What’s in all those tubes?
Sooner or later, natural curiosity will take over, your children will begin stealing your makeup, and you will need to take action.
“Children are naturally curious, and when they see their mothers or older siblings doing something, they want to do the same. When we as parents forbid our children from exploring, their curiosity grows, which encourages rebellious behaviour such as lying and deception. So, if the child wants to try out make-up, we should let them do so under supervision and explain things to them,” says Shruti Tibrewala, jewellery designer and mother of Sudiksha Tibrewala (16) and Myra Tibrewala (8).
Striking a balance
“As mothers, we must choose between preserving our children’s innocence and allowing them to mature into the world’s definition of beauty.
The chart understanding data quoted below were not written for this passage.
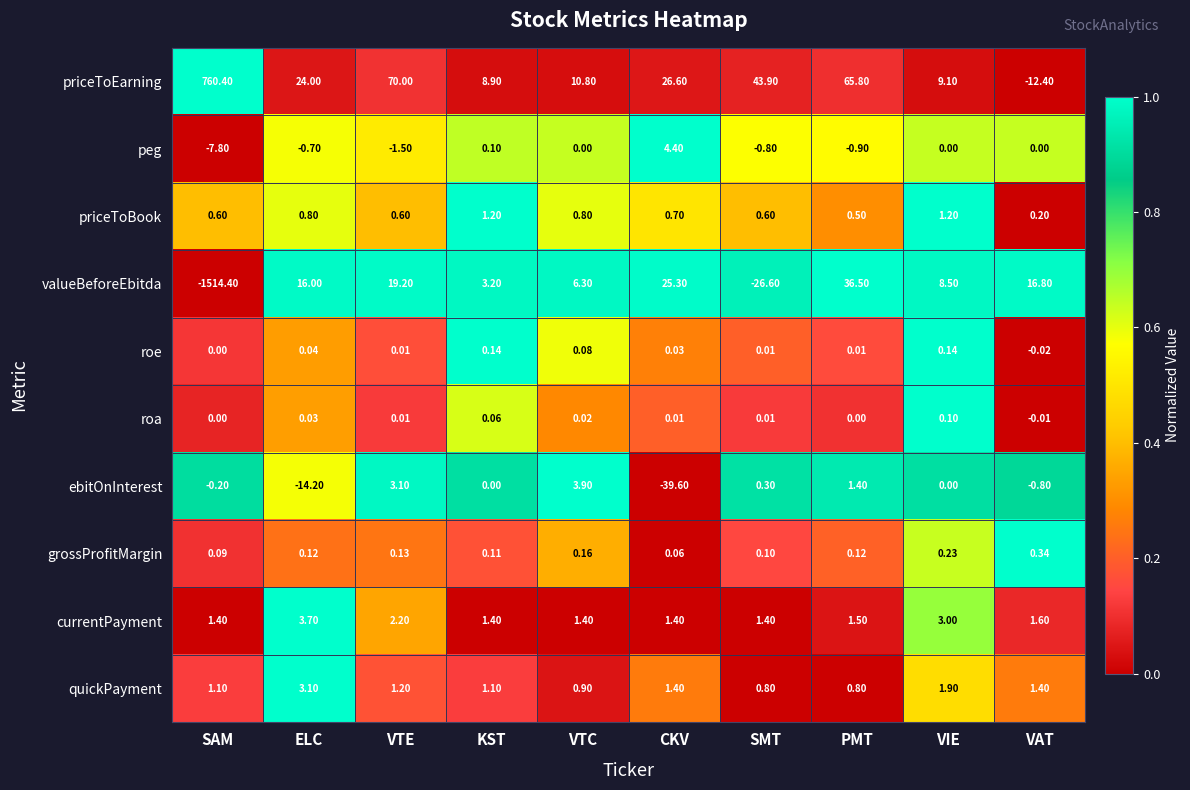

Which series has the widest spread of values?

valueBeforeEbitda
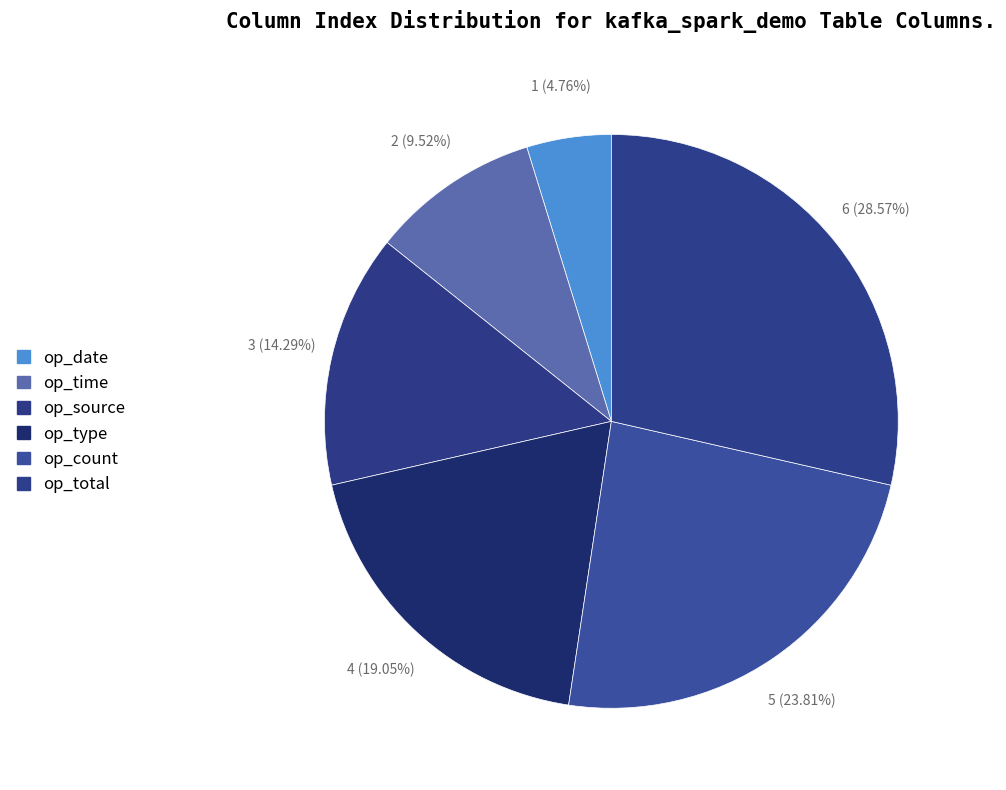

The op_count slice represents 29% of the pie. True or false?

False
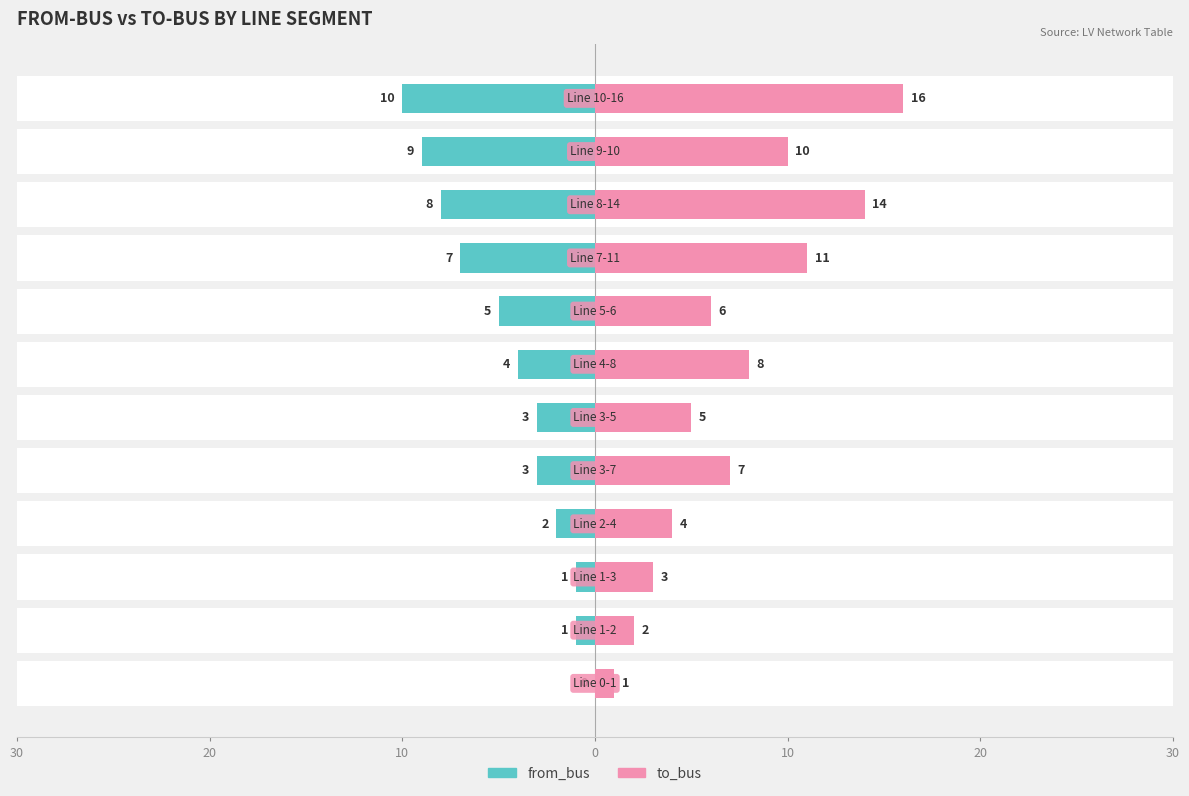

Reading right to left, extract all data points from this chart.

from_bus: -10	-9	-8	-7	-5	-4	-3	-3	-2	-1	-1	0
to_bus: 16	10	14	11	6	8	5	7	4	3	2	1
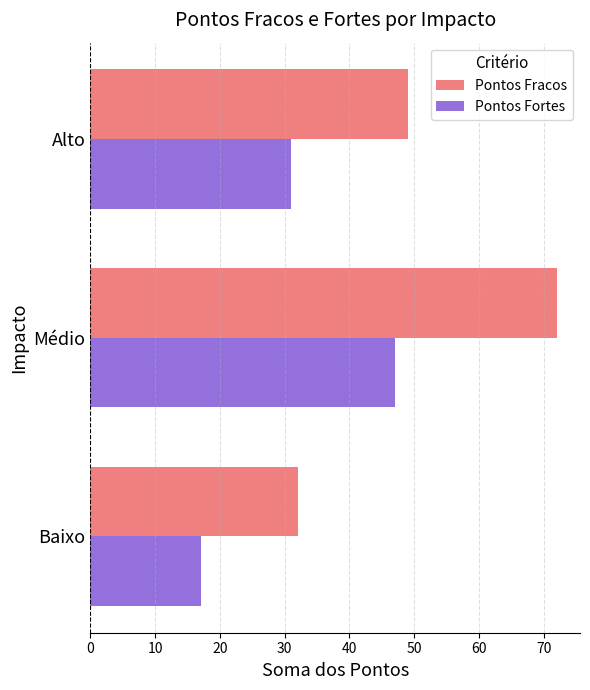

Which series has the largest range (max minus min)?

Pontos Fracos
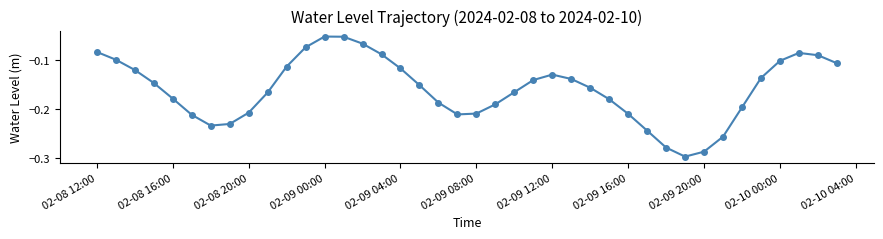

How many points are lower than both their immediate neighbors (excluding endpoints)?

3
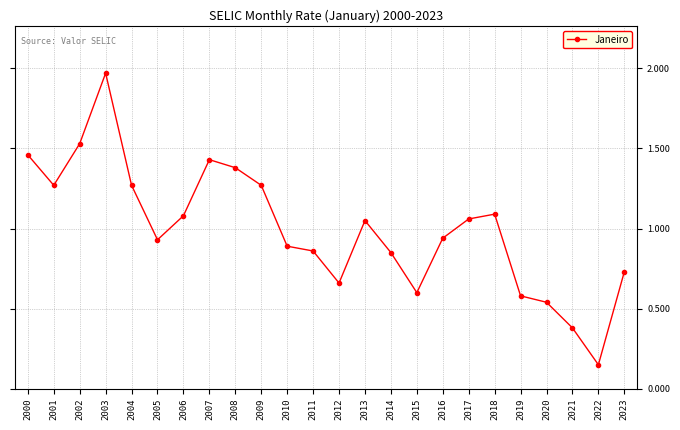

True or false: there are more than 1 points higher than both neighbors.

True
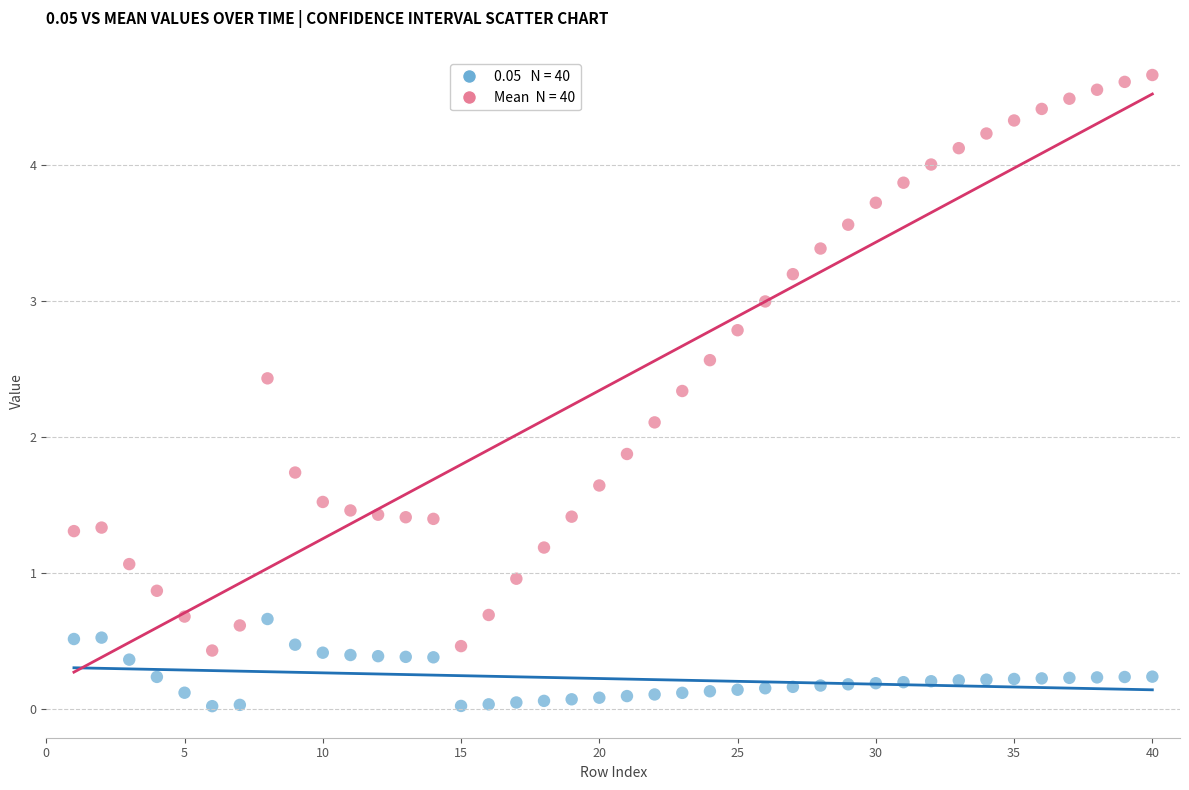

Across all data points, what is the range of X values (max minus min)?

39.0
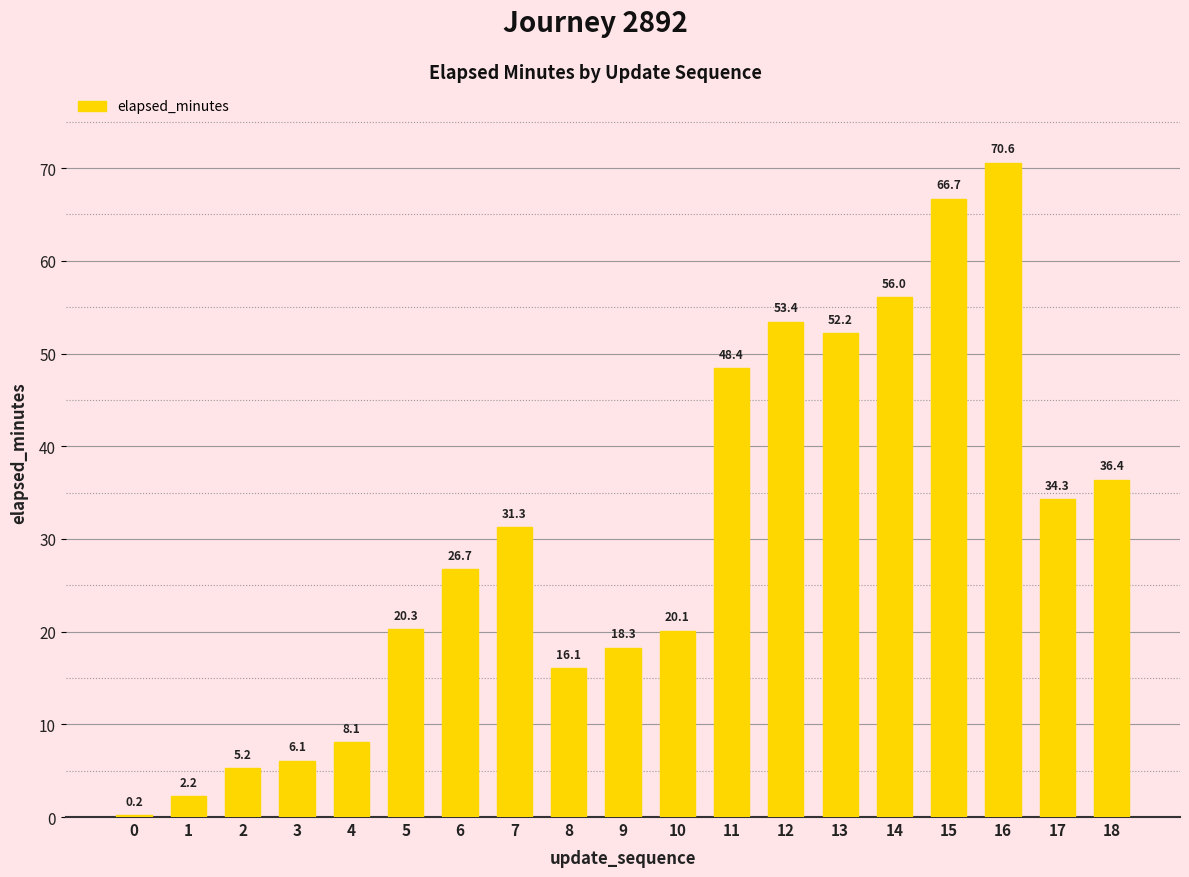

The value at 3 is 2.0. True or false?

False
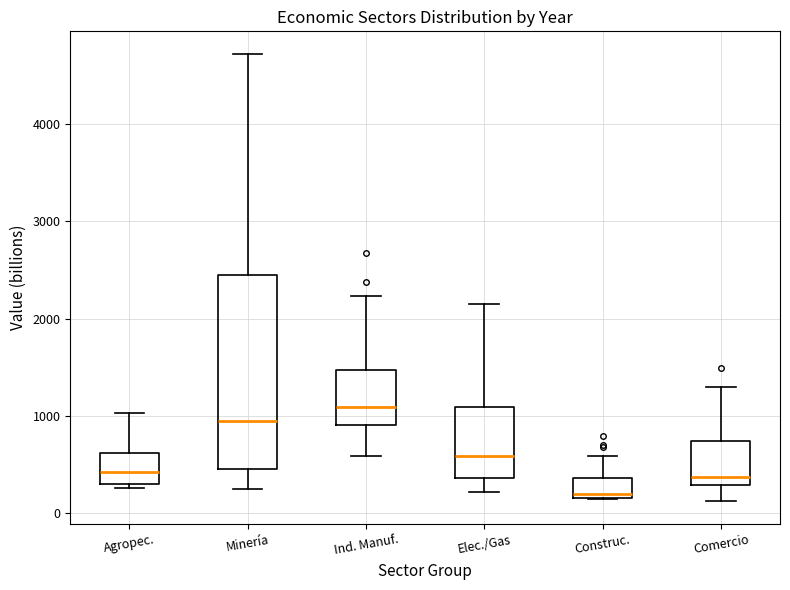

Reading left to right, read every box against the y-axis: the position of its median line, the range the box covers, and the ends of its whiskers. The values are not printed on the chart, so give them approximately, as read against the axis.

Agropec.: median 400, box 300 to 600, whiskers 300 (just below the box's lower edge) to 1000
Minería: median 1000, box 500 to 2400, whiskers 200 to 4700
Ind. Manuf.: median 1100, box 900 to 1500, whiskers 600 to 2200
Elec./Gas: median 600, box 400 to 1100, whiskers 200 to 2200
Construc.: median 200 (just above the box's lower edge), box 200 to 400, whiskers 100 to 600
Comercio: median 400, box 300 to 700, whiskers 100 to 1300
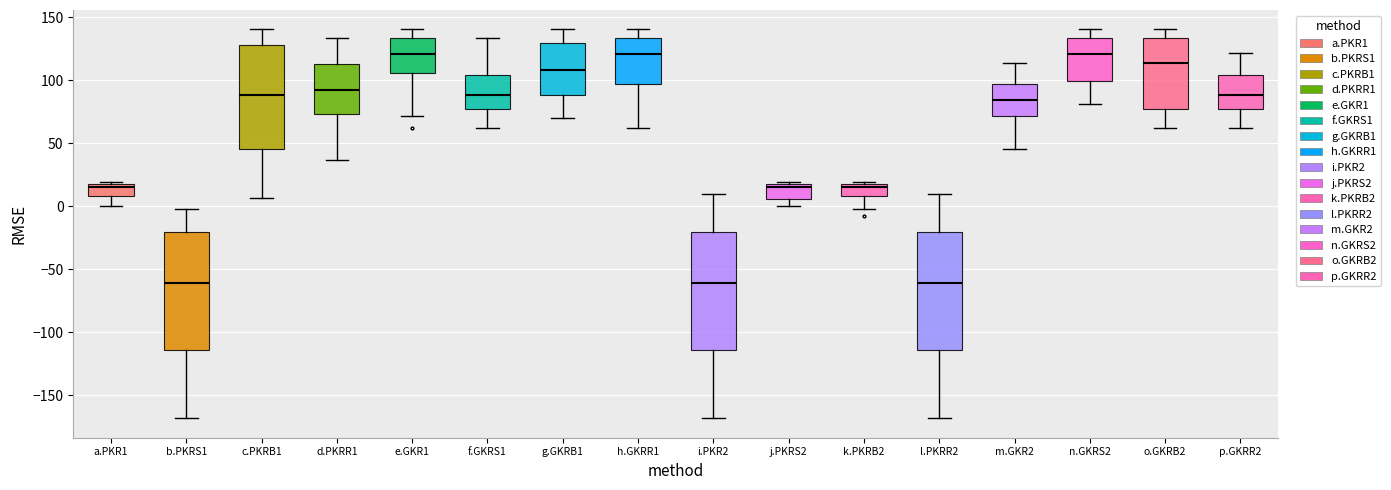

Reading left to right, transcribe this box plot: for each box, give where its median line is, the range the box spans, and where its two whiskers end, as read against the y-axis. The values are not printed on the chart, so give them approximately, as read against the axis.

a.PKR1: median 15, box 10 to 20, whiskers 0 to 20
b.PKRS1: median -60, box -115 to -20, whiskers -170 to 0
c.PKRB1: median 90, box 45 to 130, whiskers 5 to 140
d.PKRR1: median 90, box 75 to 115, whiskers 35 to 135
e.GKR1: median 120, box 105 to 135, whiskers 70 to 140
f.GKRS1: median 90, box 75 to 105, whiskers 65 to 135
g.GKRB1: median 110, box 90 to 130, whiskers 70 to 140
h.GKRR1: median 120, box 95 to 135, whiskers 65 to 140
i.PKR2: median -60, box -115 to -20, whiskers -170 to 10
j.PKRS2: median 15, box 5 to 20, whiskers 0 to 20
k.PKRB2: median 15, box 10 to 20, whiskers 0 to 20
l.PKRR2: median -60, box -115 to -20, whiskers -170 to 10
m.GKR2: median 85, box 70 to 95, whiskers 45 to 115
n.GKRS2: median 120, box 100 to 135, whiskers 80 to 140
o.GKRB2: median 115, box 75 to 135, whiskers 65 to 140
p.GKRR2: median 90, box 75 to 105, whiskers 65 to 120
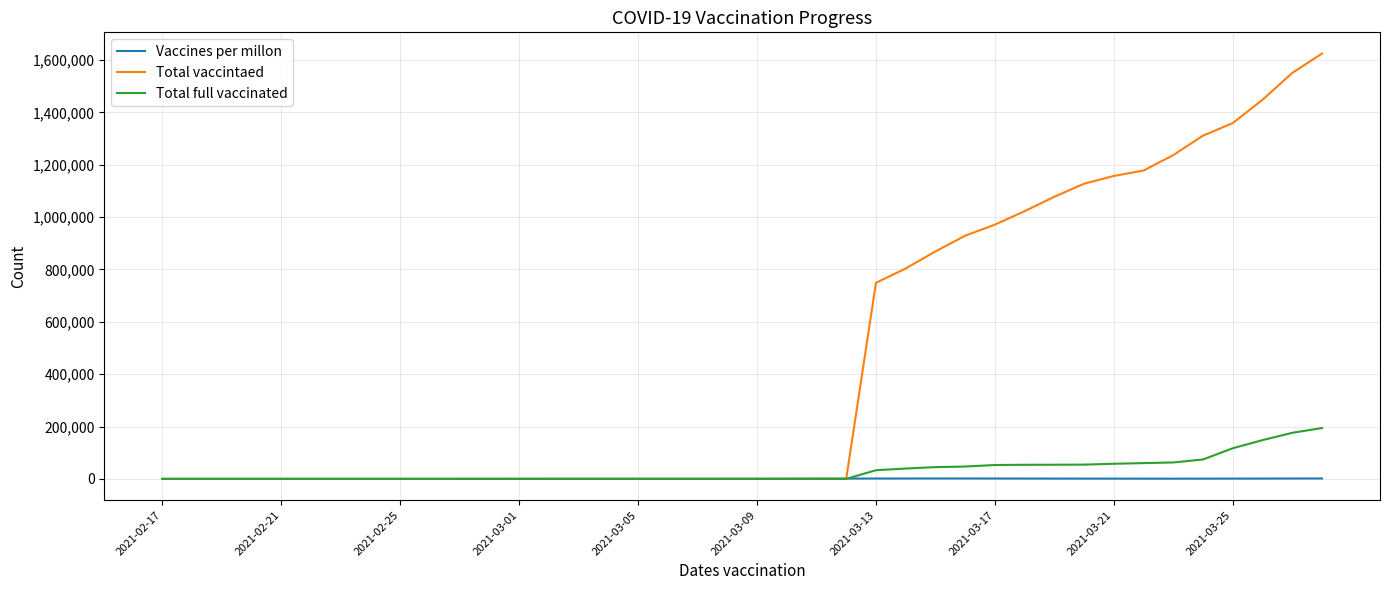

Which series has the largest range (max minus min)?

Total vaccintaed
When young girls notice you wearing make-up, explain why you’re wearing it and how to properly apply it. That answers theirquestion ‘Why can Mumma put it on but not me right now?’” says Esha.
Kim’s eldest child, North, experimented with special effects makeup
As the mother of a four-year-old girl, Madhulika Maniyar, corporate employee, blogger and influencer, believes that applying makeup on a child’s delicate skin will prove harmful in the long run. “I understand that children want to mimic what we do; their desire to wear makeup is genuine. However, as parents, we can teach them about the dangers of makeup and how it can irritate their sensitive skin. I used organic and chemical-free makeup on my child once or twice, thinking it wouldn’t be too harmful and that my daughter would be happy. But I soon realised I was making a mistake and stopped the practice. I’m relieved she no longer requests makeup,” says Madhulika.
Join the club
There is constant peer pressure on children to adopt the latest trends, regardless of the consequences. It could be a new phone, a new bag, or participating in endless social media trends. “Parents are not the only source of inspiration for their children. The solution to this problem is to educate the child about the negative effects of using beauty products. The most pressing need is for society to refrain from glorifying and measuring beauty in terms of appearance,” says Megha.
A healthy compromise
The bottom line is that adult makeup is not for children, and a strategy has to be drawn up to make young kids aware of this.
“The idea is to establish healthy boundaries. It is widely accepted that there is no right or wrong age to begin wearing makeup, which means that some children are introduced to makeup early on, but in small doses, with the idea that it can be used to enhance, but is not to be applied with a heavy hand. Other children are introduced to makeup much later in life,” says Era adding, “With or without makeup, the goal is to create and boost a child’s self-esteem. Recognize the child’s nonphysical characteristics while encouraging them to look physically presentable.”